EXCERPTED TEXT

This is exactly the issue with the Roo doors.

I have a 2012 19' and after about 4 months of ownership ( we bought the camper used and when I say used I mean it was used maybe one or two times by the previous owners) started to notice delamination on the front bunk end doors. (see attached pic) after contacting forest river we negotiated a front bunk core replacement. Since the warranty is non transferable ( go figure ) I ended up paying only shipping for the door core. I explained nicely that in no way shape or form should a camper this new be having such issues. I'm good with a wrench so I decided to do the replacement myself. It took about 4 -5 hours to complete. Here's what I found.
I will start off by saying that forest river needs to completely re design their bunk doors and the hinge system and maybe pay a little more attention to detail and workmanship on the assembly line. After removing the front bunk door and screws I found that different size screws were used randomly through out the door assembly. That was my first indicator that not much attention was made during assembly. After all the hardware was removed and the skirt that is attached from the camper body to the door removed. I found the following problems. First... Water enters through the door hinge and wicks it's way into the core through the screw holes turning the wood laminate inside the door into soggy cardboard!! I was in disbelief that with all of the composite and palstic materials in today's world that they would choose to use crap wood laminate in the construction of their doors. Second ...the rubber skirt that bridges the gap from the camper body to the bottom of the door is sandwiched in between the door core and the door frame, screws are put through this to secure the frame into the core, this makes a nice area for water to sit and turn any wood laminate products into soft poo! All of these things boggle the mind considering this is something that is ment to be left out in the elements. Third ...the caulking and silicone application process that was used during assembly looked to be like it was done by a 6 yo, again ... A little more attention to detail in the assembly process would give you a lot less headaches and forest river a lot less angry customers.
There was never a time that our camper was left out in the wet open or the door gaskets were compromised by the tent being closed in the gasket. I made sure the gaskets were clean and free of objects when being closed, I also checked to see if there was moisture in the top and sides of the door inside the gaskets after a period of rain, especially after I started to notice the delamination, there was none... All the moisture had entered the core through the bottom of the door frame through the screw holes. Not good.
I received my new core from forest river after about 5 weeks and started the replacement, I had ordered the proper caulking prior and reused the existing hardware. The disassembly and replacement process was an "intermediate" job as far as skill level is concerned and requires two people. After many " are you f$&?ing kidding me's" and " why would they make this like that's" the reinstall of the bunk core was fairly easy. Here's what I did differently.

WORK TO BE COMPLETED
In the post above about the Roo camper's bunk door, how long did the new door core take to arrive?

DATA EXTRACTS
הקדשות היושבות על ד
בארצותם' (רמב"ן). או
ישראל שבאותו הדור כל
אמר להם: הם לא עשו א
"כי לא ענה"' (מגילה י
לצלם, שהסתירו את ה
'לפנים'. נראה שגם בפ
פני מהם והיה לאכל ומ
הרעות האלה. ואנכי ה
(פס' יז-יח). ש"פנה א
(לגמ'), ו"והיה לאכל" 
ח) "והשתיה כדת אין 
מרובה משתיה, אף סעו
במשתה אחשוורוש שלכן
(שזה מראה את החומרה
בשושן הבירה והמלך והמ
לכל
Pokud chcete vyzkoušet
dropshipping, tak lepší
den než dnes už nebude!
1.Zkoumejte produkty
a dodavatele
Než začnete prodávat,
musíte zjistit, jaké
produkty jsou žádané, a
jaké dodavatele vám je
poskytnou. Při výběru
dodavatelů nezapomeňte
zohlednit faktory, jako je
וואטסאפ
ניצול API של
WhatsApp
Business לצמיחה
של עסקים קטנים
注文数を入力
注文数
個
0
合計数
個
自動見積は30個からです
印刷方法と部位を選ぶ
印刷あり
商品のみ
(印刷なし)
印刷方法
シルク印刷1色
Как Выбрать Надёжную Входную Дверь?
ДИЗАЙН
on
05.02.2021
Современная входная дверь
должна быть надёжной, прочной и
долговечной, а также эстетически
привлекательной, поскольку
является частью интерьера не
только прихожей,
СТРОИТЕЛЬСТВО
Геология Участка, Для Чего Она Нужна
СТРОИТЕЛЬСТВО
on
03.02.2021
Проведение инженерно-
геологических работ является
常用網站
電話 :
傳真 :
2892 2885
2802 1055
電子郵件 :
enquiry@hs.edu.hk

WRITTEN RESPONSE
About 5 weeks.